Teachers will show them how to turn this district around.Not the lazy nepotism hires or the race-based hires or the crony hires, but the many outstanding DISD teachers WHO WORK WITH KIDS EVERY DAY.

Free us from the suffocating, ineffective policies and "ideas" coming from administrators like Hinojosa and Durant and watch us set these kids free. 

Didn't a school board member say the Chamber and Dallas Citizens Cartel pressured them to extend Hinojosa's contract?  In spite of the endless stream of failures and scandals and misspending?

Memo to Oberwetter:  You have no idea what you're doing.  Look at what you all have done so far.  It isn't working. 

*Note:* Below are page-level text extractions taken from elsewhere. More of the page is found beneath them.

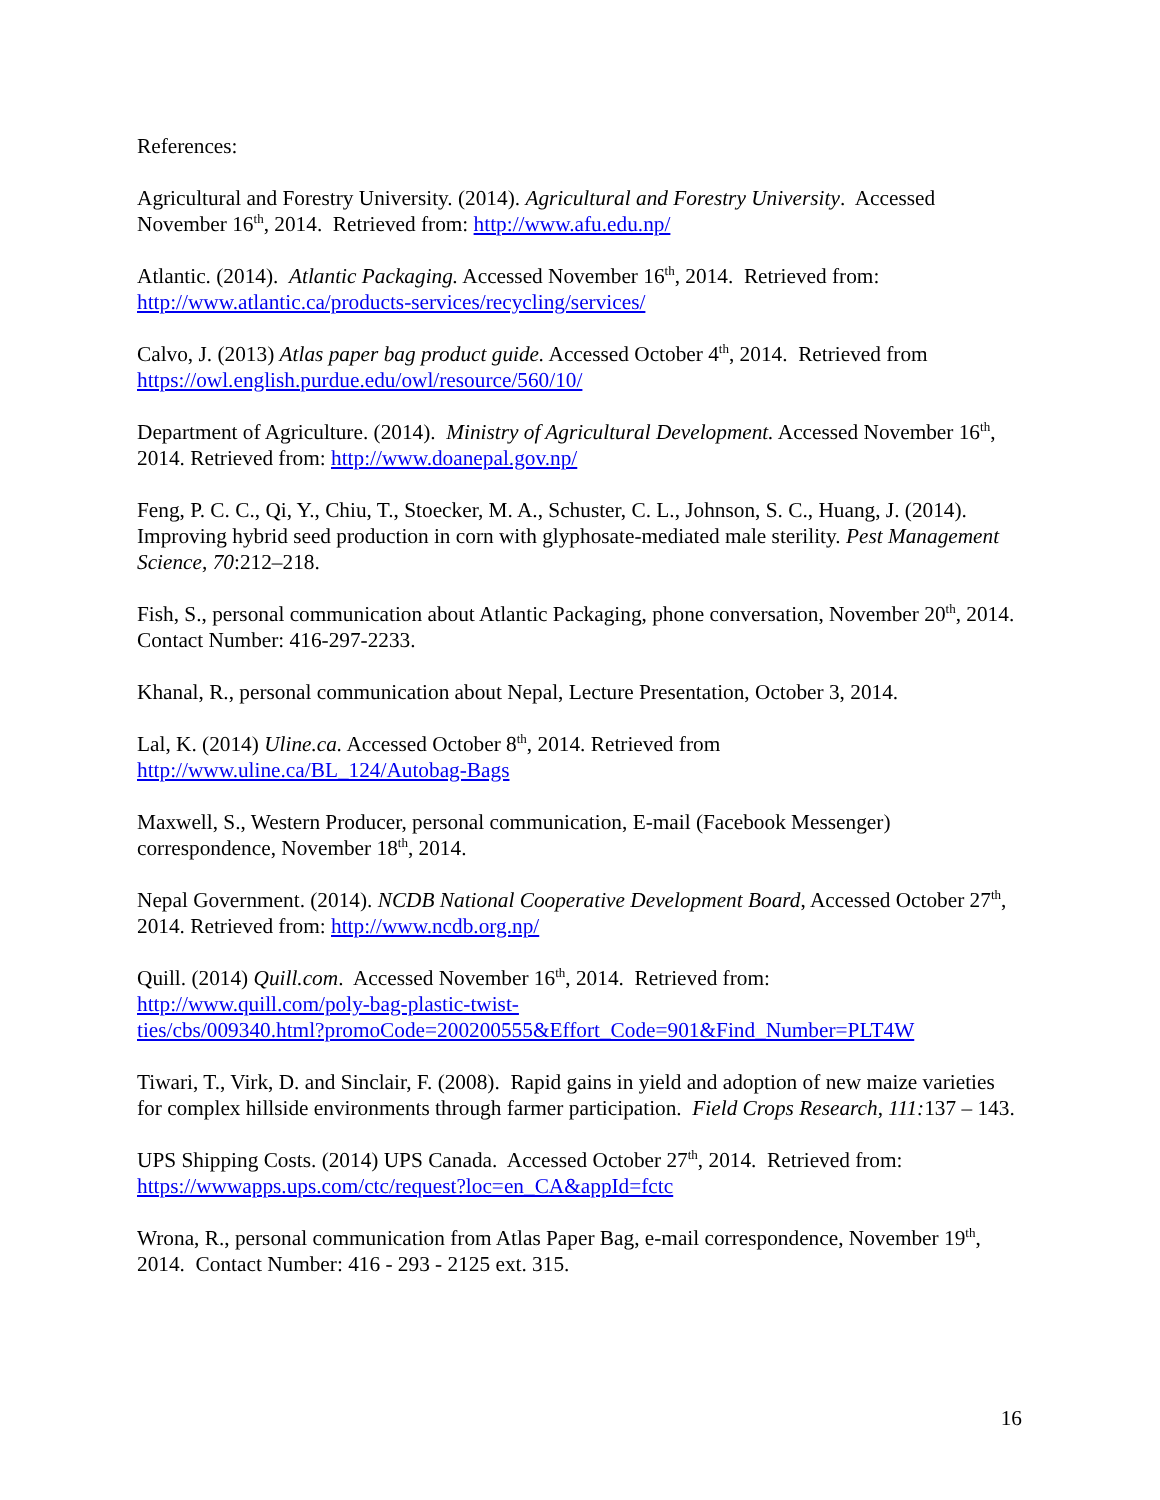References:
Agricultural and Forestry University. (2014). Agricultural and Forestry University. Accessed November 16<sup>th</sup>, 2014. Retrieved from: http://www.afu.edu.np/
Atlantic. (2014). Atlantic Packaging. Accessed November 16<sup>th</sup>, 2014. Retrieved from: http://www.atlantic.ca/products-services/recycling/services/
Calvo, J. (2013) Atlas paper bag product guide. Accessed October 4<sup>th</sup>, 2014. Retrieved from https://owl.english.purdue.edu/owl/resource/560/10/
Department of Agriculture. (2014). Ministry of Agricultural Development. Accessed November 16<sup>th</sup>, 2014. Retrieved from: http://www.doanepal.gov.np/
Feng, P. C. C., Qi, Y., Chiu, T., Stoecker, M. A., Schuster, C. L., Johnson, S. C., Huang, J. (2014). Improving hybrid seed production in corn with glyphosate-mediated male sterility. Pest Management Science, 70:212–218.
Fish, S., personal communication about Atlantic Packaging, phone conversation, November 20<sup>th</sup>, 2014. Contact Number: 416-297-2233.
Khanal, R., personal communication about Nepal, Lecture Presentation, October 3, 2014.
Lal, K. (2014) Uline.ca. Accessed October 8<sup>th</sup>, 2014. Retrieved from
http://www.uline.ca/BL_124/Autobag-Bags
Maxwell, S., Western Producer, personal communication, E-mail (Facebook Messenger) correspondence, November 18<sup>th</sup>, 2014.
Nepal Government. (2014). NCDB National Cooperative Development Board, Accessed October 27<sup>th</sup>, 2014. Retrieved from: http://www.ncdb.org.np/
Quill. (2014) Quill.com. Accessed November 16<sup>th</sup>, 2014. Retrieved from:
http://www.quill.com/poly-bag-plastic-twist-
ties/cbs/009340.html?promoCode=200200555&Effort_Code=901&Find_Number=PLT4W
Tiwari, T., Virk, D. and Sinclair, F. (2008). Rapid gains in yield and adoption of new maize varieties for complex hillside environments through farmer participation. Field Crops Research, 111: 137 – 143.
UPS Shipping Costs. (2014) UPS Canada. Accessed October 27<sup>th</sup>, 2014. Retrieved from: https://wwwapps.ups.com/ctc/request?loc=en_CA&appId=fctc
Wrona, R., personal communication from Atlas Paper Bag, e-mail correspondence, November 19<sup>th</sup>, 2014. Contact Number: 416 - 293 - 2125 ext. 315.
16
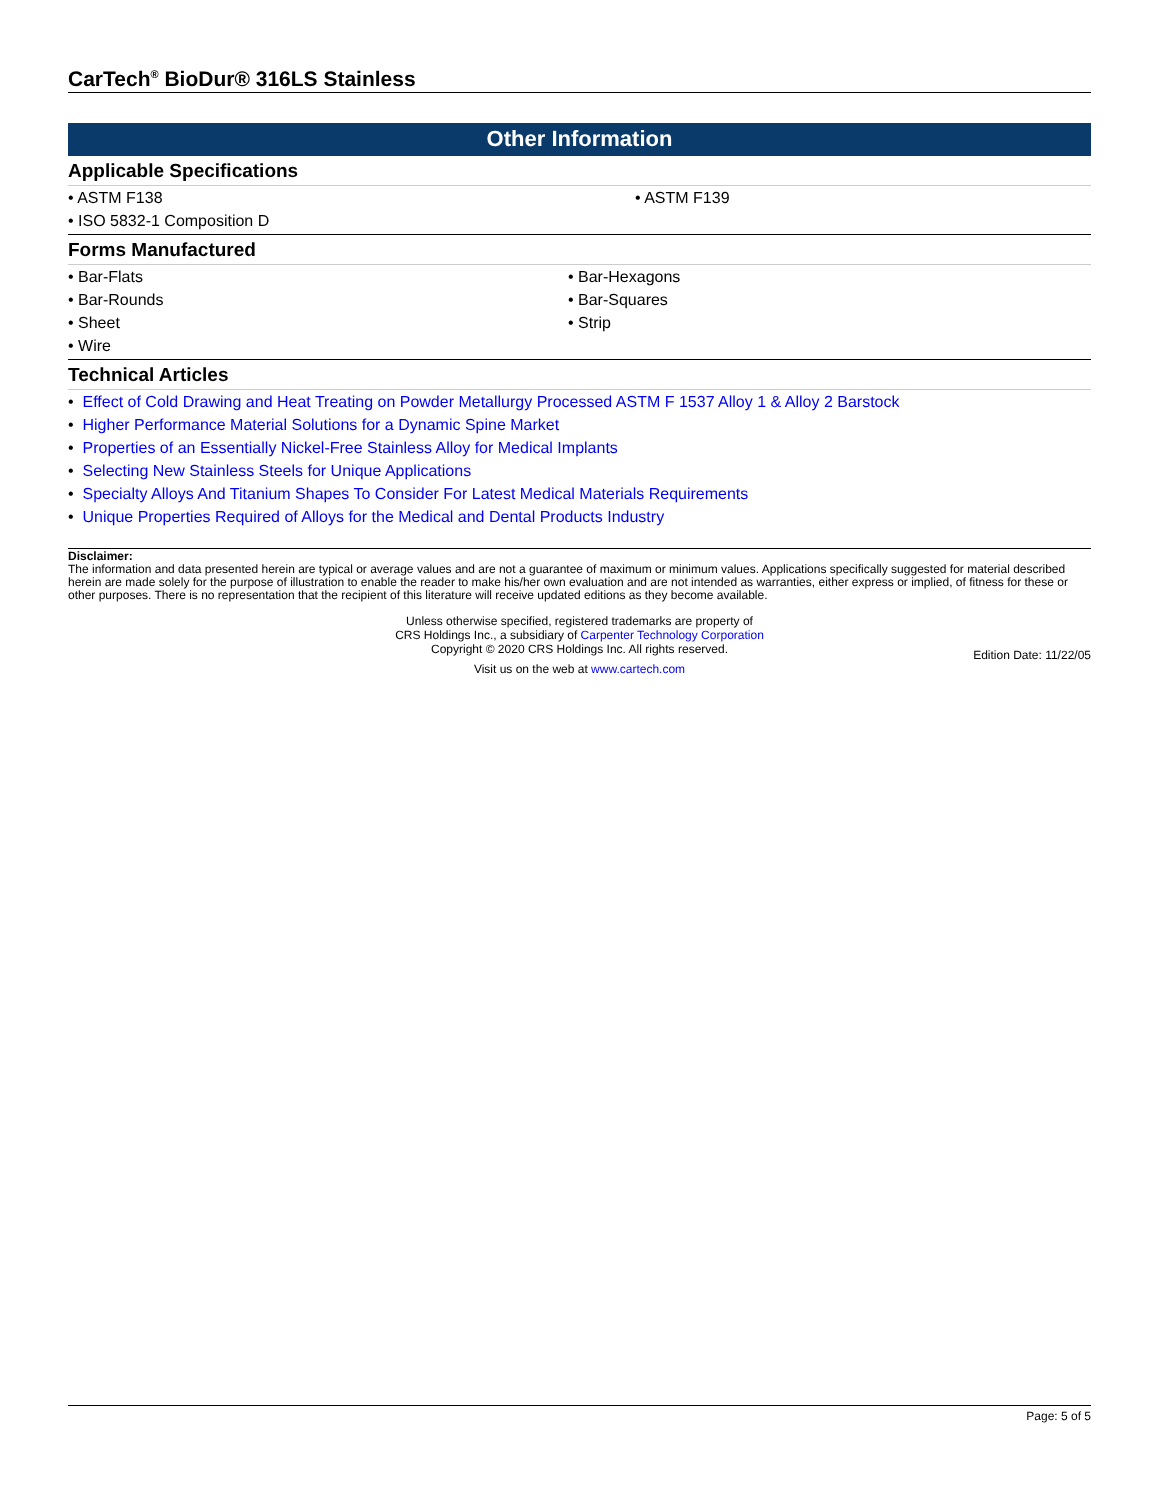CarTech<sup>®</sup> BioDur® 316LS Stainless
Other Information
Applicable Specifications
• ASTM F138
• ASTM F139
• ISO 5832-1 Composition D
Forms Manufactured
• Bar-Flats
• Bar-Hexagons
• Bar-Rounds
• Bar-Squares
• Sheet
• Strip
• Wire
Technical Articles
• Effect of Cold Drawing and Heat Treating on Powder Metallurgy Processed ASTM F 1537 Alloy 1 & Alloy 2 Barstock
• Higher Performance Material Solutions for a Dynamic Spine Market
• Properties of an Essentially Nickel-Free Stainless Alloy for Medical Implants
• Selecting New Stainless Steels for Unique Applications
• Specialty Alloys And Titanium Shapes To Consider For Latest Medical Materials Requirements
• Unique Properties Required of Alloys for the Medical and Dental Products Industry
Disclaimer:
The information and data presented herein are typical or average values and are not a guarantee of maximum or minimum values. Applications specifically suggested for material described herein are made solely for the purpose of illustration to enable the reader to make his/her own evaluation and are not intended as warranties, either express or implied, of fitness for these or other purposes. There is no representation that the recipient of this literature will receive updated editions as they become available.
Unless otherwise specified, registered trademarks are property of
CRS Holdings Inc., a subsidiary of Carpenter Technology Corporation
Copyright © 2020 CRS Holdings Inc. All rights reserved.
Edition Date: 11/22/05
Visit us on the web at www.cartech.com
Page: 5 of 5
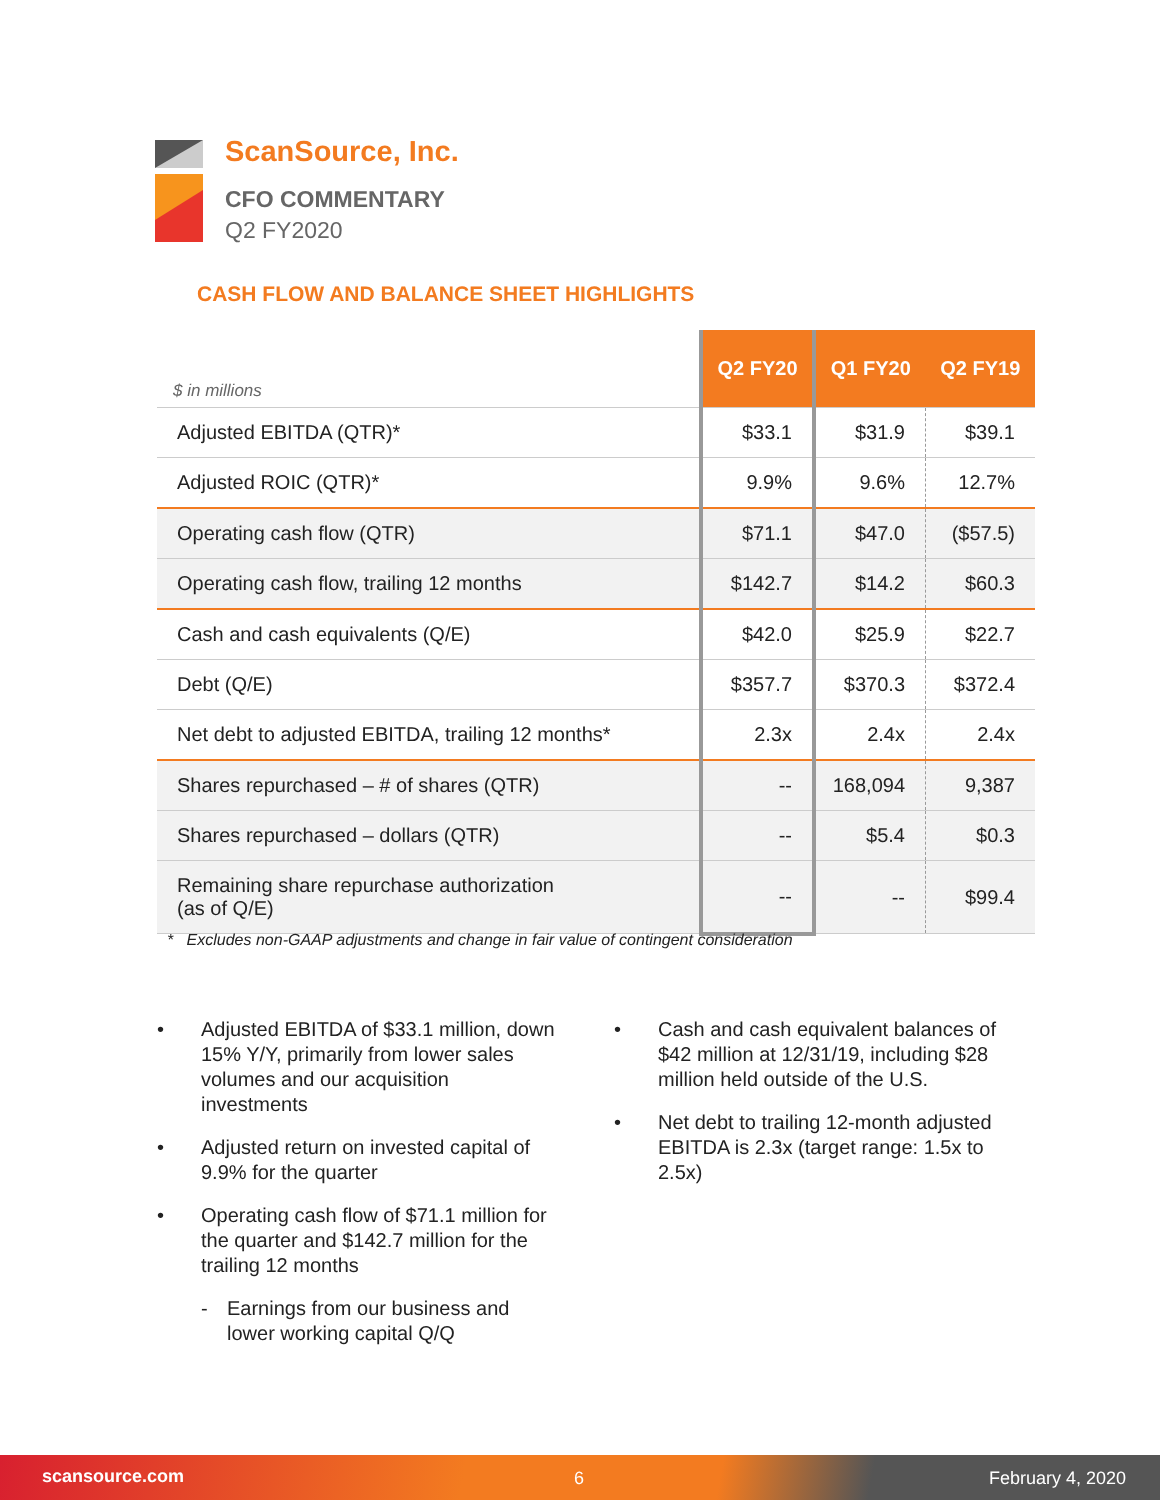ScanSource, Inc.
CFO COMMENTARY
Q2 FY2020
CASH FLOW AND BALANCE SHEET HIGHLIGHTS
| $ in millions | Q2 FY20 | Q1 FY20 | Q2 FY19 |
| --- | --- | --- | --- |
| Adjusted EBITDA (QTR)* | $33.1 | $31.9 | $39.1 |
| Adjusted ROIC (QTR)* | 9.9% | 9.6% | 12.7% |
| Operating cash flow (QTR) | $71.1 | $47.0 | ($57.5) |
| Operating cash flow, trailing 12 months | $142.7 | $14.2 | $60.3 |
| Cash and cash equivalents (Q/E) | $42.0 | $25.9 | $22.7 |
| Debt (Q/E) | $357.7 | $370.3 | $372.4 |
| Net debt to adjusted EBITDA, trailing 12 months* | 2.3x | 2.4x | 2.4x |
| Shares repurchased – # of shares (QTR) | -- | 168,094 | 9,387 |
| Shares repurchased – dollars (QTR) | -- | $5.4 | $0.3 |
| Remaining share repurchase authorization (as of Q/E) | -- | -- | $99.4 |
* Excludes non-GAAP adjustments and change in fair value of contingent consideration
• Adjusted EBITDA of $33.1 million, down 15% Y/Y, primarily from lower sales volumes and our acquisition investments
• Adjusted return on invested capital of 9.9% for the quarter
• Operating cash flow of $71.1 million for the quarter and $142.7 million for the trailing 12 months
- Earnings from our business and lower working capital Q/Q
• Cash and cash equivalent balances of $42 million at 12/31/19, including $28 million held outside of the U.S.
• Net debt to trailing 12-month adjusted EBITDA is 2.3x (target range: 1.5x to 2.5x)
scansource.com 6 February 4, 2020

And be very wary of the education profiteers who come selling magic bullets, be they TFA, charter schools, on-line learning, or whomever else.

WalkableDFW
WalkableDFW

Seriously.  Let teachers do their job.  Let them be creative in their own right, in figuring out how to best teach appropriate and customized to each individual, each class, as is needed. Less thumbs on them.  Let them stray from the curriculum if it gets results.  Less teaching to the test. 

WalkableDFW
WalkableDFW

Of course, and I have to steer a bit, but in a more walkable city, with complete neighborhoods with schools as integral parts of those neighborhoods we could save on busing, have less centralized schools with huge, impersonal classrooms, and their could be more direct teacher to student interaction.